Recorded information below:

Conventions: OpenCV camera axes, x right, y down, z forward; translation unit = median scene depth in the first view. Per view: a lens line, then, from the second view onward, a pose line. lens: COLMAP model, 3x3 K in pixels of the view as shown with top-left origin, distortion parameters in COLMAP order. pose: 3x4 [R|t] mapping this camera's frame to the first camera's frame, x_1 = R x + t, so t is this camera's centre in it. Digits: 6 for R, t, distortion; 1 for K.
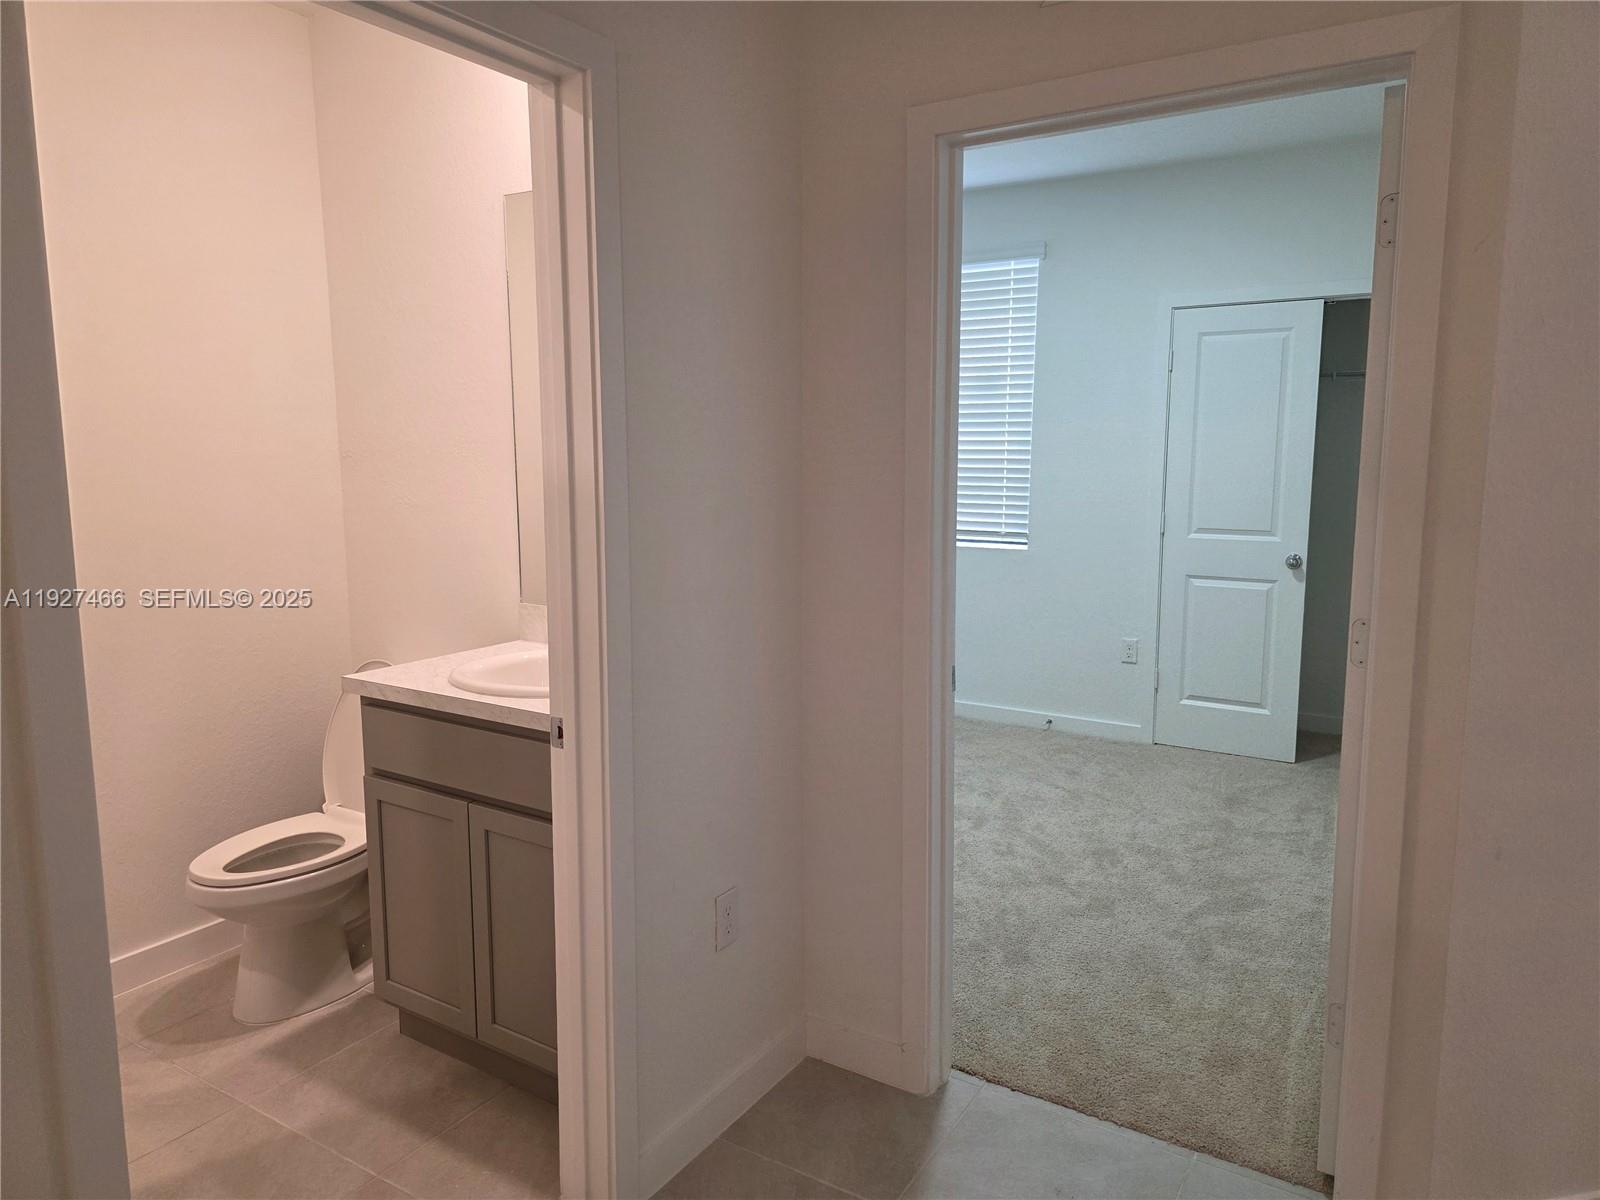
lens RADIAL K [[1073.0, 0, 793.3], [0, 1073.0, 589.2], [0, 0, 1]] dist [0.055012, -0.047563]
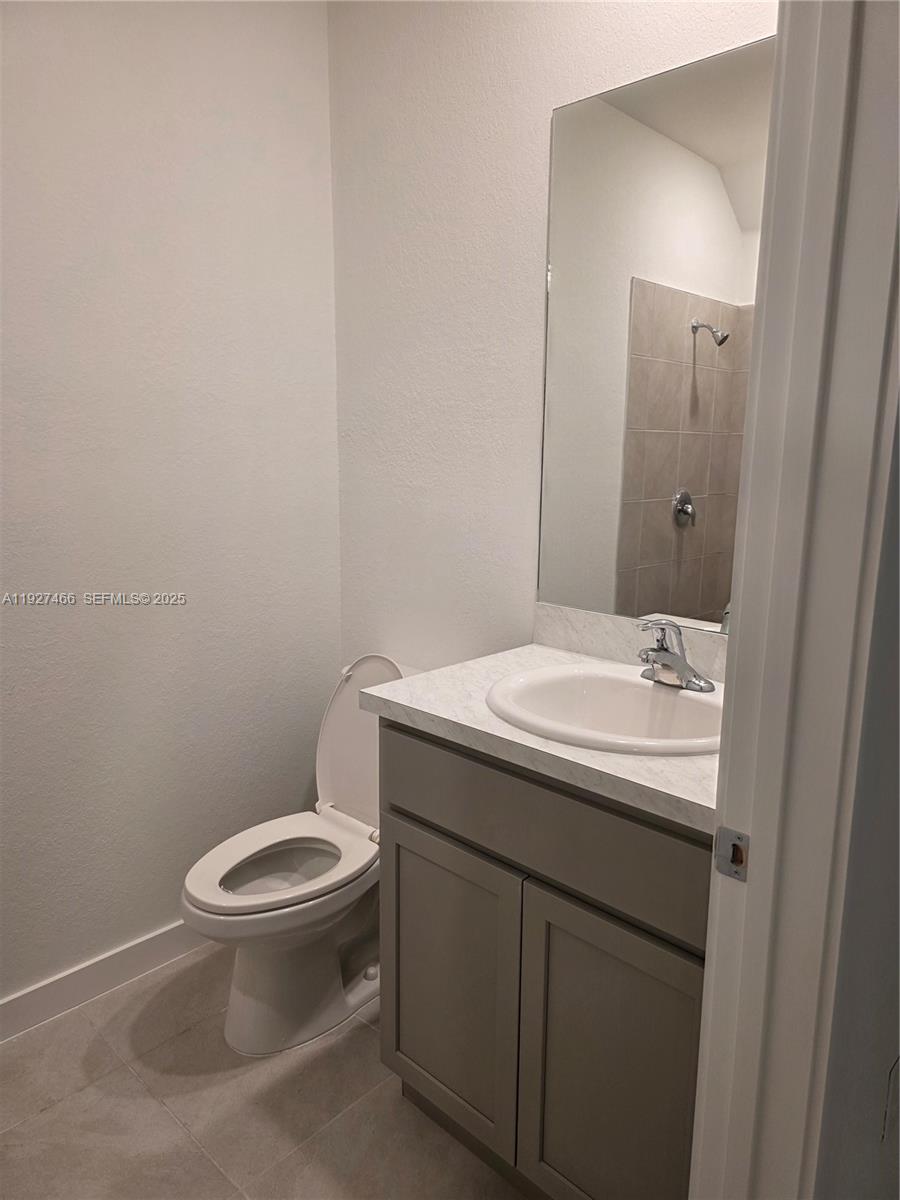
lens RADIAL K [[804.8, 0, 455.6], [0, 804.8, 599.4], [0, 0, 1]] dist [0.055012, -0.047563]
pose [[0.981462, 0.049699, -0.185101, -0.225962], [-0.040822, 0.997840, 0.051469, -0.023101], [0.187260, -0.042958, 0.981371, 0.396896]]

End of Recorded information.

Exercise objective
Pictures aside, return all of the material exactly as written.

Written answer
Conventions: OpenCV camera axes, x right, y down, z forward; translation unit = median scene depth in the first view. Per view: a lens line, then, from the second view onward, a pose line. lens: COLMAP model, 3x3 K in pixels of the view as shown with top-left origin, distortion parameters in COLMAP order. pose: 3x4 [R|t] mapping this camera's frame to the first camera's frame, x_1 = R x + t, so t is this camera's centre in it. Digits: 6 for R, t, distortion; 1 for K.
lens RADIAL K [[1073.0, 0, 793.3], [0, 1073.0, 589.2], [0, 0, 1]] dist [0.055012, -0.047563]
lens RADIAL K [[804.8, 0, 455.6], [0, 804.8, 599.4], [0, 0, 1]] dist [0.055012, -0.047563]
pose [[0.981462, 0.049699, -0.185101, -0.225962], [-0.040822, 0.997840, 0.051469, -0.023101], [0.187260, -0.042958, 0.981371, 0.396896]]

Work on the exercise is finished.